Derken lala söze girmiş; Padişahım, bu gün ben de şehzademizden ona yakışmayacak davranışlar gördüm, demiş! Padişah da neler olduğunu anlatmasını istemiş! Lala, şehzadenin yolda çalılar, eşekler ve servi çubuklarını gördüğünde söylediklerini anlatmış ve eklemiş; Sarayda büyüyen şehzademiz, Çingen işlerini nerden öğrenmiş hayret ettim!.
Herkes şaşırıp kalmış! Çingen beyi de dayanamayıp; padişahım bir hayretlik olay da ben anlatayım, diye söz istemiş, destur almış ve başlar anlatmaya! Yıllar önce bir sarayın önünden geçiyorduk, sarayda bir telaş olduğunu gördük! … O gün sultanın bize verdiği kız çocuğu size su getiren o akıllı kızdır ve sizin kızınızdır, sizin şehzade de bizim o gün sultana bıraktığımız oğlumuzdur!
Şaşkınlıktan yüzler kızarır, padişah ne yapacağını, ne diyeceğini şaşırır! Ortamın gerildiğini gören tecrübeli veziriazam, sözlerle yumuşatmaya çalışır: Efendim ben huylunun huyundan vazgeçmeyeceği anlamına gelen; her şey aslına döner, demiş ve devam etmiş veziriazam! Gördüğünüz gibi ey insanlar, padişahımızın kızı Çingen çadırında büyüse de aklı ve huyunu, zarafet ve hikmetle kullanıyor! Çingen beyinin oğlu da, saraydaki muhteşem eğitimlerden geçse de aklı ve huyunu süpürge, elek ve sepetle meşgul ediyor!
Eskiler ne güzel ifade buyurmuş! Asıl azmaz bal kokmaz, kokarsa yağ kokar çünkü aslı ayrandır!. Kişinin dostu; aklının kılavuzudur!. Herkes, kendi ayarı ve aklına göre dost edinir!. Kendi cinsinden olmayanla sohbet etmek, adeta mezara girmektir! Temizler, temizler içindir, ayeti kerimesinde olduğu gibi Alemde her şey, bir şeyi cezp eder!. Cehennem ehli olanlar, cehennem ehli olanları, nura mensup olanlar da ancak nura mensup olanları cezp eder!

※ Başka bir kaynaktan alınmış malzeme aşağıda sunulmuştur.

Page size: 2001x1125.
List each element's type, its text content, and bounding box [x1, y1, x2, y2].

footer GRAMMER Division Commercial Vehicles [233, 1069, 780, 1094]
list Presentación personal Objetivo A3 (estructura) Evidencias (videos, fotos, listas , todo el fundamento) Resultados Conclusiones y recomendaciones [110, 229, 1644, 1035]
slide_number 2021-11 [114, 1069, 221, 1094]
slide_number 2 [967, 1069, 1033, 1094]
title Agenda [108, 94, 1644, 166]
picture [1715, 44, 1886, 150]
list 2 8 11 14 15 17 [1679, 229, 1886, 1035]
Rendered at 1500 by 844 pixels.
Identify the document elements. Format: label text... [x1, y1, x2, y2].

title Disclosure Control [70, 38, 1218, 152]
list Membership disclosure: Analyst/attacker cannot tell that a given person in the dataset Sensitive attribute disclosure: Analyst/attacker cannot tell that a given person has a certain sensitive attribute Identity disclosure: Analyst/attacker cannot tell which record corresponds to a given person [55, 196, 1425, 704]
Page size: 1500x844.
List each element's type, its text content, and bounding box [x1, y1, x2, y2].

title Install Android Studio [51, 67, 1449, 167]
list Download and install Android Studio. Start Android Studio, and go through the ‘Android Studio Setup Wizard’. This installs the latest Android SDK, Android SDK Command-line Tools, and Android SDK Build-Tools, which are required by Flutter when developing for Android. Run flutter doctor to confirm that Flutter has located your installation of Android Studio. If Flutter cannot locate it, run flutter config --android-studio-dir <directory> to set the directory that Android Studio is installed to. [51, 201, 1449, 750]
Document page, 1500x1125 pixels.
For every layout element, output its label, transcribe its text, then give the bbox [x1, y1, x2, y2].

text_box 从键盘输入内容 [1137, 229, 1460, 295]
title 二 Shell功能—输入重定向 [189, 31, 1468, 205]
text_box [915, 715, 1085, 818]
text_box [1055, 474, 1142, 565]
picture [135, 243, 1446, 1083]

Hz. Mevlana; Her kuş kendi cinsiyle uçar, buyurmaktadır! Kumruyla karga beraber uçmaz!. Güvercinle kumru beraber uçmaz!. Serçe bıldırcınla beraber uçmaz!. Hepsi kendi cinsiyle uçar!. Bazı kuşları da görürsün farklı cinstir fakat bir arada dururlar!. Onlar da sakat kuşlardır!. Kiminin kanadı kırık, kiminin gözü kör, sakat oldukları için bir arada duruyorlar!.